=== Set problem ===
Resume the forum thread about the Dual head unit that needs frequent resets, continuing jaggerwild's reply after the last sentence shown.

=== Article ===
# # #

# Dual head unit needs reset often



## uRabbit (Jun 21, 2010)

Ordered my Dual XHD6430 head unit from Crutchfield and had it installed installed on 7/25. Since then, it has needed reset six or seven times. By this, I mean, when I turn on the car, it will go blank and only light up red - will not work for anything else, not even the clock. 

The shop that installed it says they cannot do anything about it, that it is because Dual is a 'cheap line'...

Should I file for a return to Crutchfield before time runs out? Can't remember if I have to pay for return shipping/stock fees or not.


----------



## jaggerwild (May 21, 2007)

uRabbit said:


> Ordered my Dual XHD6430 head unit from Crutchfield and had it installed installed on 7/25. Since then, it has needed reset six or seven times. By this, I mean, when I turn on the car, it will go blank and only light up red - will not work for anything else, not even the clock.

# # #

=== Stored data ===
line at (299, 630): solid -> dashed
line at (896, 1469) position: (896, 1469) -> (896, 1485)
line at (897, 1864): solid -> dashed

# # #

=== Response to the exercise ===
> 
> The shop that installed it says they cannot do anything about it, that it is because Dual is a 'cheap line'...
> 
> Should I file for a return to Crutchfield before time runs out? Can't remember if I have to pay for return shipping/stock fees or not.


 For the price of a restocking fee(or a little more) you could take them to small claims court. Cheap line according to them, ask if the installer is MECP certified.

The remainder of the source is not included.